Datasets by Topic Area

Linear Regression Foundation

These datasets support the core linear regression chapters (1-8):

  • gcse (4,059 x 9): The primary running example. GCSE exam scores and London Reading Test scores from 65 schools. Used across Chapters 1, 2, and 5 for SLR, ANCOVA, and interactions.

  • crime (67 x 5): Florida county-level crime rates. Demonstrates the confounding/sign-reversal phenomenon between education and crime once urbanization is controlled.

  • instruction (1,190 x 12): Math achievement gains nested in classrooms and schools. Supports ANOVA and ANCOVA demonstrations.

  • reading (66 x 8): Three-group reading instruction experiment. Clean example for one-way ANOVA with clear group differences.

Logistic Regression

These datasets support the binary outcome chapters (9-11):

  • berkeley (3,593 x 3): The classic Simpson’s paradox dataset. UC Berkeley graduate admissions by gender and department.

  • gss_1 (2,832 x 16): General Social Survey 1982/1994. Attitude change over time as a simple logistic regression example.

  • penalty (674 x 3): Death penalty sentencing data by defendant and victim race. Used for goodness-of-fit testing.

  • titanic (1,309 x 6): Passenger survival data with class, sex, age, and fare as predictors.

Ordinal and Advanced Models

  • womenlf (263 x 5): Canadian women’s labor force participation with a three-level ordinal outcome.

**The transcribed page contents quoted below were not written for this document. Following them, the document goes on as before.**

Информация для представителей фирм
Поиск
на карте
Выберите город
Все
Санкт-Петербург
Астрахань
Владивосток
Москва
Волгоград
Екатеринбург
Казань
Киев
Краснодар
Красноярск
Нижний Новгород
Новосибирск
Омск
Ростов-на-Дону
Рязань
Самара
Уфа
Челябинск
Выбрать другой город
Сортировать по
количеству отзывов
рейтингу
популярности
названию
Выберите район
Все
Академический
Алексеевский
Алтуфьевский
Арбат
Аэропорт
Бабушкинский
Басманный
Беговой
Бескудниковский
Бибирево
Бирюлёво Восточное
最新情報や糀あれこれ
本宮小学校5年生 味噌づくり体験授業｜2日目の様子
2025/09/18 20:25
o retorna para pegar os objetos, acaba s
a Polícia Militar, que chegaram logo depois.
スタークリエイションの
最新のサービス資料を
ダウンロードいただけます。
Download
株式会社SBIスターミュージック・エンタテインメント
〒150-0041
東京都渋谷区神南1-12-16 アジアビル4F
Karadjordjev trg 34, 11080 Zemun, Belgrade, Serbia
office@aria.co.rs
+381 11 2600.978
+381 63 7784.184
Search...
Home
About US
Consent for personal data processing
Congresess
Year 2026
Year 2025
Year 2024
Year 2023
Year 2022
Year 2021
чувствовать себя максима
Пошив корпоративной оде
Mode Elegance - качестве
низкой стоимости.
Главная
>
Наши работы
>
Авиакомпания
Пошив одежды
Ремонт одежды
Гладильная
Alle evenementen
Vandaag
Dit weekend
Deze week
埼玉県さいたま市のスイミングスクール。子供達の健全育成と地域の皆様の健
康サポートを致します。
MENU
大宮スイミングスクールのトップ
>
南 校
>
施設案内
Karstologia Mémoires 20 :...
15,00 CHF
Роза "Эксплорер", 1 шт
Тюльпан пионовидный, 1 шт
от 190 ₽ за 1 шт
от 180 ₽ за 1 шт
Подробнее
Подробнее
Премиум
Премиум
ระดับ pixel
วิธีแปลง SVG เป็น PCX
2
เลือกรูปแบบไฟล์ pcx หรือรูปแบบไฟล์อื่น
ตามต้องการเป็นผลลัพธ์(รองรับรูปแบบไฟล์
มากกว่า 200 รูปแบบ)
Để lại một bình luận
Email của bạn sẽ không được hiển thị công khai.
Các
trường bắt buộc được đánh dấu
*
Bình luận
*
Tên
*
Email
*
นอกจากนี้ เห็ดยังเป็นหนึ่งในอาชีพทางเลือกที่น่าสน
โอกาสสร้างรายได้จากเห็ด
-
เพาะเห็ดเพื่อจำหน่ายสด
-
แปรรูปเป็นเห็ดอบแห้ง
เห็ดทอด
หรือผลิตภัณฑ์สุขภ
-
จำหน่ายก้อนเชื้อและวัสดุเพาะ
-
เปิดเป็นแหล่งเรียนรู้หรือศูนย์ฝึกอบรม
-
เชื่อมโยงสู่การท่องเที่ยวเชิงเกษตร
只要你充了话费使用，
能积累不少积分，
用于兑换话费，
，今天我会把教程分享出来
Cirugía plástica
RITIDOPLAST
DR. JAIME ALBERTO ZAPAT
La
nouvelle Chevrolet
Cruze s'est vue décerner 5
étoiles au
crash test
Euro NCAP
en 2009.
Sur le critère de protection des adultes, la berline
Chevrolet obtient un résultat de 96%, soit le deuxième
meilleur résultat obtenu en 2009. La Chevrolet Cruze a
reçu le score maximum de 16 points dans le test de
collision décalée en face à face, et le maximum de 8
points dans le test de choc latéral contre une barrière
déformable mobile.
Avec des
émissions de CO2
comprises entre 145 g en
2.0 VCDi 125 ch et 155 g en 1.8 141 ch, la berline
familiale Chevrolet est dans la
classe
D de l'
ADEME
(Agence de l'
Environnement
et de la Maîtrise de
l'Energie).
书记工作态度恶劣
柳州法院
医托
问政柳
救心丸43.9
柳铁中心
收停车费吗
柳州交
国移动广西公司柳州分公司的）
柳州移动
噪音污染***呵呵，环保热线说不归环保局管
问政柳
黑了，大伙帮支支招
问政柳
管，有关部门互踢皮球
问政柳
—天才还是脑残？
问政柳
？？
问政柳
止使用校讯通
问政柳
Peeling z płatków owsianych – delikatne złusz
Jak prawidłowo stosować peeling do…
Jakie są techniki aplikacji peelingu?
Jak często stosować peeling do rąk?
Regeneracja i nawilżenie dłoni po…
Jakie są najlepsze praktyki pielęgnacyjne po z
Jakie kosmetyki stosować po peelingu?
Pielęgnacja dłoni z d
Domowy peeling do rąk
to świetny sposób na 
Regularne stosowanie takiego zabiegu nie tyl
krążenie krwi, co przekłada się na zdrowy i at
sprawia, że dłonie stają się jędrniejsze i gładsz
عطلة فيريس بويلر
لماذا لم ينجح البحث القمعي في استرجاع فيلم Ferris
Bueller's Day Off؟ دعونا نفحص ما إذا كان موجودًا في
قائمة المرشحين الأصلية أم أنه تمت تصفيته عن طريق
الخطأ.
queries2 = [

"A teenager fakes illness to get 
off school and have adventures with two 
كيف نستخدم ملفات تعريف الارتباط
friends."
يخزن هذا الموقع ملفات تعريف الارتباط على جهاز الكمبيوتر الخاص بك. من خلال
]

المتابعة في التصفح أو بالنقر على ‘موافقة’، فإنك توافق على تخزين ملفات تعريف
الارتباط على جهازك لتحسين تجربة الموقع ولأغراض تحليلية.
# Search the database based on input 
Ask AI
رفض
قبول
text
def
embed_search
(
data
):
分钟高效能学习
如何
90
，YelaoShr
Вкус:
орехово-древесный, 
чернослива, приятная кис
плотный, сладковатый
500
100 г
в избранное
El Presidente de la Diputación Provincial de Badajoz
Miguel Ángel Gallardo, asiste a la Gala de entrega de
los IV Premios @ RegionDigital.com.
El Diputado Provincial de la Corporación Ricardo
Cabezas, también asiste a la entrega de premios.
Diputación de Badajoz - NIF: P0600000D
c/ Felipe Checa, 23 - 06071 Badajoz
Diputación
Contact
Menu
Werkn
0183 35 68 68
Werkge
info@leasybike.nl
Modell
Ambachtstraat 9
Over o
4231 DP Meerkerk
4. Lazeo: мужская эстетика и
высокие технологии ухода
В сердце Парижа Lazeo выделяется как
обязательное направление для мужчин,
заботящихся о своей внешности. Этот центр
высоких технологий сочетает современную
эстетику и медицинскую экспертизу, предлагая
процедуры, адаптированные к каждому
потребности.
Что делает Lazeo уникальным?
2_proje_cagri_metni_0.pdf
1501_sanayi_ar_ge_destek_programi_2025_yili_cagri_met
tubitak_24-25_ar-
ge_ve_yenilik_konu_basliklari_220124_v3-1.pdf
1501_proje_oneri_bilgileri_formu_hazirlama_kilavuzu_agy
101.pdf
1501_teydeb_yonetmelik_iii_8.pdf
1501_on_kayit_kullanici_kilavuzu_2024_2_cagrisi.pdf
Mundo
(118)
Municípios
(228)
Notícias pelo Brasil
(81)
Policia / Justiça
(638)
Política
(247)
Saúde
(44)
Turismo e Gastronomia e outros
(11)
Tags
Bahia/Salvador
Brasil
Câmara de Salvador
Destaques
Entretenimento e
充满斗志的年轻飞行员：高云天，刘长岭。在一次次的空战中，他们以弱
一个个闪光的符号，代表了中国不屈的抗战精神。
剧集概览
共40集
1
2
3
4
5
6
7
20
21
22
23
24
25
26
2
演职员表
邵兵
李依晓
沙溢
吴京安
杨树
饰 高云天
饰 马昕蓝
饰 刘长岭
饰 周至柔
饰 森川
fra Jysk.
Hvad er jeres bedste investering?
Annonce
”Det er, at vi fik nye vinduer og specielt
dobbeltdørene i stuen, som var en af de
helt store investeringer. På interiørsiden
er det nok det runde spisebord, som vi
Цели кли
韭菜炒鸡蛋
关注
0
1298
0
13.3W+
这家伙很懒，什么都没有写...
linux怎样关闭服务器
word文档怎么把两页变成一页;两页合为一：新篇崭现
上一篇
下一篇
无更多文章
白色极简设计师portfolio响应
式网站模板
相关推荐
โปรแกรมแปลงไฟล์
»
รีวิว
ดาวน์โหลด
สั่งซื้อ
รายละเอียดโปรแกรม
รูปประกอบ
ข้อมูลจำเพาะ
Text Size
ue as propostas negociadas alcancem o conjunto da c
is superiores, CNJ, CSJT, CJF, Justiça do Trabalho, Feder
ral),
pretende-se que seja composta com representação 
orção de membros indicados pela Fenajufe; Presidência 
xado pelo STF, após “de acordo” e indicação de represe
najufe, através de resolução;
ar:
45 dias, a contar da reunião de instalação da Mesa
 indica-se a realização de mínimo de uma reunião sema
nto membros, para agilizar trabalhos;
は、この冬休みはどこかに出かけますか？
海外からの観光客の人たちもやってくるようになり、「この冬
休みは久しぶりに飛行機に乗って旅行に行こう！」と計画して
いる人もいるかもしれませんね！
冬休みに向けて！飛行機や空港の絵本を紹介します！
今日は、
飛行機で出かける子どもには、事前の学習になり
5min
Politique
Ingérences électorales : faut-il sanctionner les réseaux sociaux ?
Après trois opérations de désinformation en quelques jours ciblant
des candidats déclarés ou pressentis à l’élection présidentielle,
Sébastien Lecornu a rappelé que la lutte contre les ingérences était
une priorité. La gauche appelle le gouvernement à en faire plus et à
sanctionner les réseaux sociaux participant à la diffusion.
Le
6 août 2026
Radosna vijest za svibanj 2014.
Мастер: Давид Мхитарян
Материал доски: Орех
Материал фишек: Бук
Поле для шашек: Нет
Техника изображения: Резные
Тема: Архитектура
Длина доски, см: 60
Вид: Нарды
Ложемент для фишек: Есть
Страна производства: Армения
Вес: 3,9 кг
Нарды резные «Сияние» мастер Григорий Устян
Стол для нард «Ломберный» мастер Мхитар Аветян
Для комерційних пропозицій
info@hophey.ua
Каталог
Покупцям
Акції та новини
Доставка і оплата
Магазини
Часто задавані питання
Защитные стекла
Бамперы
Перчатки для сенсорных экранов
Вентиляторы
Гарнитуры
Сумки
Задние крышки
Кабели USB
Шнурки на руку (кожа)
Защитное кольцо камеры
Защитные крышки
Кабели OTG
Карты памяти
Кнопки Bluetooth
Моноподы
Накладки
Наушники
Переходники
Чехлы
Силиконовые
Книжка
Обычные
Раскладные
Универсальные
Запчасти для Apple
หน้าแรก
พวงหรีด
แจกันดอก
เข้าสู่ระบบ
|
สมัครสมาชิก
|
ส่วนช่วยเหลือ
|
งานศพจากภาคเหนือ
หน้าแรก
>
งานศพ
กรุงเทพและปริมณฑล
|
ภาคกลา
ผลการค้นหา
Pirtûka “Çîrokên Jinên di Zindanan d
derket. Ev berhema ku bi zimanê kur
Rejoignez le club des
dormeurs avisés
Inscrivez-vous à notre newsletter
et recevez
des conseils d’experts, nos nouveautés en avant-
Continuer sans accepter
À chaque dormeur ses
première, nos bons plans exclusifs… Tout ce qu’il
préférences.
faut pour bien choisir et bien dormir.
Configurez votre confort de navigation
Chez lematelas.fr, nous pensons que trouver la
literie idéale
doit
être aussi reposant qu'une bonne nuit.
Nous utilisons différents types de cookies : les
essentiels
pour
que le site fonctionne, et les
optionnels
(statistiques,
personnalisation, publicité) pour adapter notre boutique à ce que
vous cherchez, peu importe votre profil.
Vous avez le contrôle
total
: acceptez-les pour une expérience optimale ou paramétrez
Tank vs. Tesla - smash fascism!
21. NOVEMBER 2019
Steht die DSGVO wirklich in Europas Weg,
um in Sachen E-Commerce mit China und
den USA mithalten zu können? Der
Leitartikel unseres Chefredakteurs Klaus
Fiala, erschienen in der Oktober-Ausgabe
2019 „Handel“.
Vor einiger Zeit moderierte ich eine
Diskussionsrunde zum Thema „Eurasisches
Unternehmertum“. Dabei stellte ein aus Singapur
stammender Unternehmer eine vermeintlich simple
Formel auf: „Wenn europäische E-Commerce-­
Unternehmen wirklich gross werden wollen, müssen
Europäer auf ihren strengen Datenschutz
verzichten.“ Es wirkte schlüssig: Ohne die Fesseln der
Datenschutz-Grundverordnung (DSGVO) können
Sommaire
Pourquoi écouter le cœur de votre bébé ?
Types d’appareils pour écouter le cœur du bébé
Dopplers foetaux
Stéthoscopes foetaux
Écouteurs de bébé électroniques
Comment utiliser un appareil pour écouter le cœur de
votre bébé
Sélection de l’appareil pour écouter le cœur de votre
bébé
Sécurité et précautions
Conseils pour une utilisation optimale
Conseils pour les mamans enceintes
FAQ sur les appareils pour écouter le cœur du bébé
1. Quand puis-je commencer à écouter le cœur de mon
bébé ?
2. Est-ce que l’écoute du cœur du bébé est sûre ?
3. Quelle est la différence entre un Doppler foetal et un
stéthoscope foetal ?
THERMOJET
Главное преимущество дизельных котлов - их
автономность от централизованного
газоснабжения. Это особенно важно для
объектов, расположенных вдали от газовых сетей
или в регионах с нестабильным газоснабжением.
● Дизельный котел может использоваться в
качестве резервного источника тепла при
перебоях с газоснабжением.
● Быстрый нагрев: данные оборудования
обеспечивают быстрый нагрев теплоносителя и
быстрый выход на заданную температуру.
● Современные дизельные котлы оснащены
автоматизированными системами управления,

  • satisfaction (110 x 3): Four-level ordinal satisfaction data for ordinal logistic regression.

  • lambert (492 x 109): Rich longitudinal dataset for latent response model demonstrations.

Data Sources

Most datasets originate from published educational and social science studies. Key sources include:

  • GCSE data: Goldstein et al. (1993), UK examination council records
  • PISA 2000: OECD Programme for International Student Assessment
  • Berkeley admissions: Bickel, Hammel & O’Connell (1975)
  • General Social Survey: NORC at the University of Chicago
  • NAEP: National Center for Education Statistics
  • NELS:88: National Education Longitudinal Study of 1988
  • Titanic: British Board of Trade records

See individual dataset documentation (?dataset_name) for complete source citations.